A imagem de si próprio e do mundo está vinculada aos toques, sons, gestos, percepções que envolvem o ser humano desde o seu nascimento. O  desenvolvimento físico, emocional e social ocorre, de forma marcante, através das interações primárias com os nossos pais.

O ser humano em sua essência necessita de acolhimento, pertencimento e validação. Assim, sua auto-estima é definida principalmente a partir da sua matriz familiar. Por sua vez a auto-estima define a possibilidade de sucesso nas diferentes áreas da vida. Portanto, os seus referencias parentais, a forma como é tratado e como a vivencia são vitais em sua vida.

Nas passagens das diversas etapas da vida humana, as interações familiares paternas passadas e presentes marcam com suas cores. O sentimento de pertencimento é uma das bases da segurança pessoal. Pertencer é conjugar os valores, crenças, expectativas, comportamento, etc., familiar. No desenrolar da vida, nos diversos encontros, os sentimentos de exclusão e inclusão estão ligados à forma como o indivíduo se sente acolhido e pertencente ao seu núcleo familiar. Somam- se a isto, o olhar dos pais, seus conceitos pessoais sobre os filhos, fatores que determinam o  amor próprio, a  auto-estima.

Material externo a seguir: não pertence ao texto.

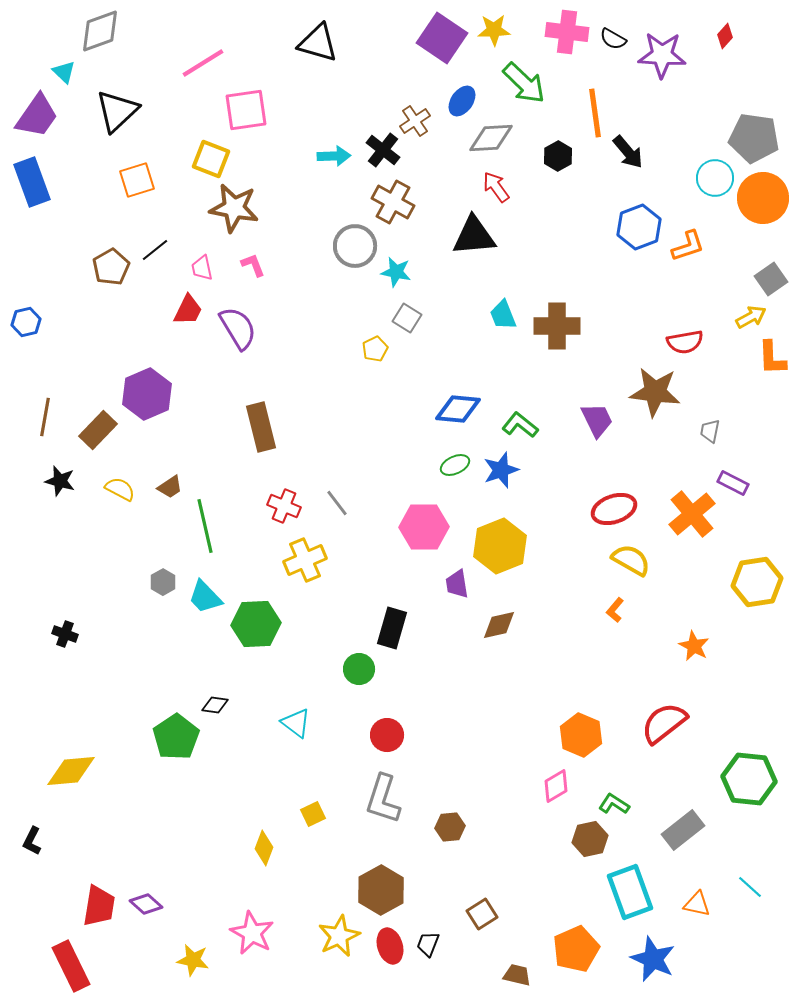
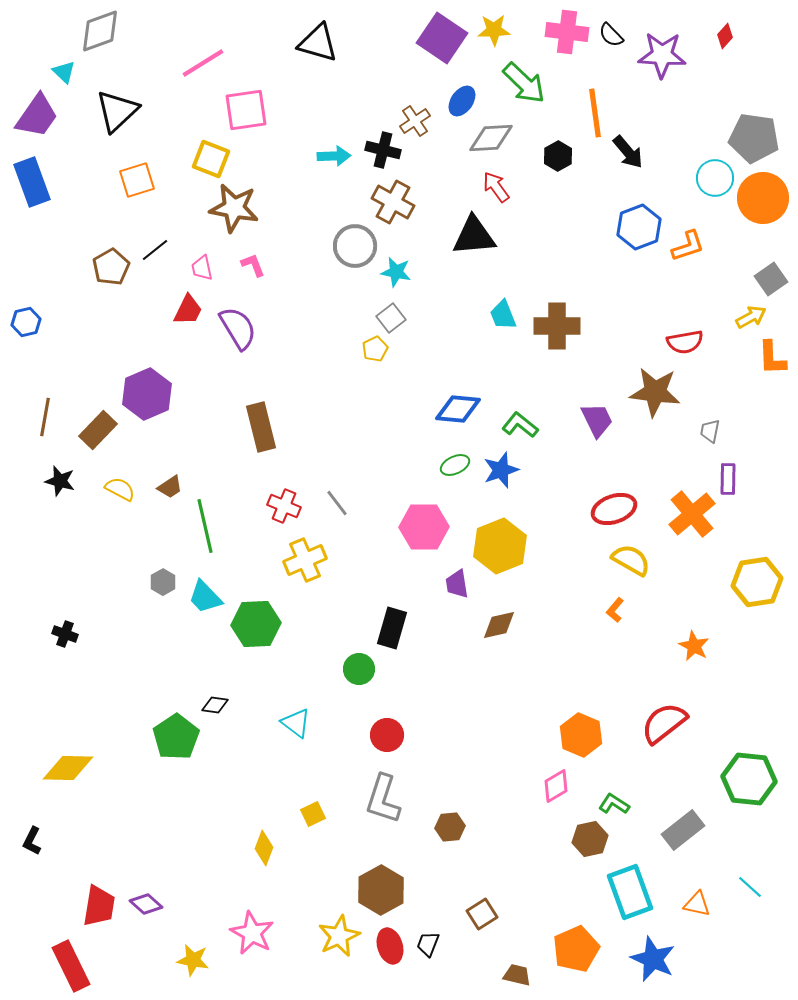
black semicircle at (613, 39): moved 2 px left, 4 px up; rotated 16 degrees clockwise
black cross at (383, 150): rotated 24 degrees counterclockwise
gray square at (407, 318): moved 16 px left; rotated 20 degrees clockwise
purple rectangle at (733, 483): moved 5 px left, 4 px up; rotated 64 degrees clockwise
yellow diamond at (71, 771): moved 3 px left, 3 px up; rotated 6 degrees clockwise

No momento das escolhas, que vão desde a esfera profissional até a relação amorosa, os modelos paternos e suas expectativas se fazem presentes trazendo à tona a capacidade do jovem para lidar com os sentimentos em relação aos seus referenciais. Somos o que pensamos que somos.

Ao longo das últimas décadas, as mudanças científicas e tecnológicas vêm interferindo na configuração familiar e na proximidade cotidiana entre os diversos membros que a constituem. Surgem maior complexidade neste contexto e maior desafio na construção e manutenção de um relacionamento saudável entre os diversos membros.

A família tradicional (nuclear) composta de pais e filhos e em constante vinculação com as famílias de origens (avós, tios, etc.) é cada dia mais rara. Hoje, o casal que inaugura uma família, através do nascimento dos filhos, permanece junto por pouco o tempo. Os filhos passam a se dividir entre as duas famílias uni parentais (mãe-filhos, pai-filhos).  Em outros casos forma-se a família recasada, quando o ex-marido e/ou a ex-esposa unem-se a outro parceiro.  Nesse sentido, as diferenças pessoais entre aquele ex-casal dificilmente podem ser negociadas e os filhos podem ter conflitos pessoais em função das suas lealdades parentais e maiores dificuldades em seus direcionamentos pessoais. Além disso, observa-se a partir das novas composições familiares que as funções paternas e maternas acabam sendo exercidas pelos membros que protegem, cuidam e colocam limites às crianças, independente de serem ou não seus pais biológicos.

Somos resultados de nossas experiências, dos registros inconscientes, do que pensamos que somos e das atitudes que tomamos. Desta forma, é importante que se perceba a interdependência do ser humano, a marca eterna das relações familiares e a relevância do processo do encontro de si mesmo (individualização), pois é através da consciência de fatores que permita a elaboração de conflitos, perdão e resignificação de atitudes, que surgem a possibilidade de reconstrução das histórias e uma estrada pautada por mais sucessos.